Contemporary sociology developed in consideration of western social processes and western ideas about science. Central defining problems included state formation, social solidarity and cohesion, urbanization, and the politics of class. (The experienced reader will recognize the imprint of the classical social theorists here--Weber, Durkheim, and Marx especially.) But it is worth considering that sociology might take a very different course if we placed the problems and processes of the developing world at the center rather than the periphery of sociological inquiry. Would we arrive at the same central concepts? How would the paradigms change?
This question is not purely hypothetical. It is very reasonable for social scientists in developing countries to take a fresh look at the basic problems and concepts that can give future direction to a sociology for the twenty-first century. We ought not assume that existing paradigms will provide the resources necessary to understand and resolve the problems of social behavior and process found in China, Indonesia, or Mexico today. And it is likely enough that the new insights and theories that emerge from this new thinking in Shanghai or Mexico City will in fact provide new ways of looking at Chicago and New York.
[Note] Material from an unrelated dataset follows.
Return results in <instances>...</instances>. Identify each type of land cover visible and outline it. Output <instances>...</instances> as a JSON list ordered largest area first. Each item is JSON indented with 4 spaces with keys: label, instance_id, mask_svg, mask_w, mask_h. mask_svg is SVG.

One likely result will be that next-generation "world" sociology will be less interested in formulating master theories of large social processes--urbanization, ethnic conflict, demographic transition--and more interested in disaggregating large social processes into smaller component processes. The processes creating mega-cities in Africa, Brazil, or the Philippines have numerous dimensions and tempos. And it seems plausible that the best sociological investigations of urbanization of the future will result from an eclectic effort to discover the multiple social causes that lead to social behavior resulting in rapid urban growth.
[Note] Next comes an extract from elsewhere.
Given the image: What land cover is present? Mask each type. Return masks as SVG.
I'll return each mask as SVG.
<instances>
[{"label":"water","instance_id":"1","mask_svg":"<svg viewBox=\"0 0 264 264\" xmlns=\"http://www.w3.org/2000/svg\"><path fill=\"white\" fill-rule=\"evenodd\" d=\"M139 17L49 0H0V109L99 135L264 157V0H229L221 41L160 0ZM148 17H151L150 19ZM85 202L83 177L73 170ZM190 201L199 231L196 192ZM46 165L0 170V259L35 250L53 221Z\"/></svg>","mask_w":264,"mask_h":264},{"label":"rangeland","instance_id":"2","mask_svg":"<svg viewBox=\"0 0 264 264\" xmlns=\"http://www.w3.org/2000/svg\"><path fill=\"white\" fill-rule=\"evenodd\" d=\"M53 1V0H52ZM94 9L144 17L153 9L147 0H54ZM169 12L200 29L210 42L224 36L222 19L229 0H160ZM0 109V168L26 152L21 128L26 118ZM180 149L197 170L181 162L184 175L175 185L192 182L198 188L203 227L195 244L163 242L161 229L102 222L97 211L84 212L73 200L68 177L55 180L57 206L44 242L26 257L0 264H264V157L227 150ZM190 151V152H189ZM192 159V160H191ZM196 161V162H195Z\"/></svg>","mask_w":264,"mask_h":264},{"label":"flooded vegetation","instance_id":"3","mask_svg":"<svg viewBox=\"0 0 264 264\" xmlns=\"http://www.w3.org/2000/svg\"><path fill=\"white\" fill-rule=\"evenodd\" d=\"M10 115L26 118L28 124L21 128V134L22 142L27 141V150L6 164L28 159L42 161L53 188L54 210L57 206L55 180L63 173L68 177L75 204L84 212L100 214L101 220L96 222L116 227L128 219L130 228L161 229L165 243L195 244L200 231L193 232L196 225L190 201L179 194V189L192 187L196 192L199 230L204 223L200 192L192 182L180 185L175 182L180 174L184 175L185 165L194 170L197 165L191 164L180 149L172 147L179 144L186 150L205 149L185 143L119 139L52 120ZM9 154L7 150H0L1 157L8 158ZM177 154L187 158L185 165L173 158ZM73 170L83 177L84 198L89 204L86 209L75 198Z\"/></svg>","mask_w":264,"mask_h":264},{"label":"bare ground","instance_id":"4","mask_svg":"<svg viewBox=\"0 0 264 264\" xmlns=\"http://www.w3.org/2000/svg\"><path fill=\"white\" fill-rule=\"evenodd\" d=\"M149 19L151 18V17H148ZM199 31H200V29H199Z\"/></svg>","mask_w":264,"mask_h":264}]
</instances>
So this is a critical time for sociologists and political scientists in the developing world. Will they seize this opportunity to refocus the research agenda and the tools of theory that will give rise to a more adequate sociology for a global world? Or will the paradigms and methods of positivist sociology continue to define the social-science agenda?
A paradigm shift along these lines is already underway--in the field of economic history. A current generation of economic historians of China has argued for a non-eurocentric comparison of Europe and Asia, with the view that both historical experiences have distinctive mixes of institutions and economic imperatives. Historians like Bin Wong and Kenneth Pomeranz argue that both Europe and Asia can be understood better on the basis of a more balanced consideration of the other. (See "Eurasian Comparisons" for some relevant discussion.)
There is also an important precedent for the creaton of a new sociology for a changed world, in the experience of the Chicago School of sociology in the early twentieth century. Chicago school sociologists stepped away from the certainties of classical sociology, in order to formulate theories and methods that worked better for handling the messy, complex realities of a great city. The results were more eclectic, more middle-level, and more open to the idea of innovations in sociology than the master paradigms of classical sociology. Sociologists in Beijing, Manila, and Mexico City can do the same.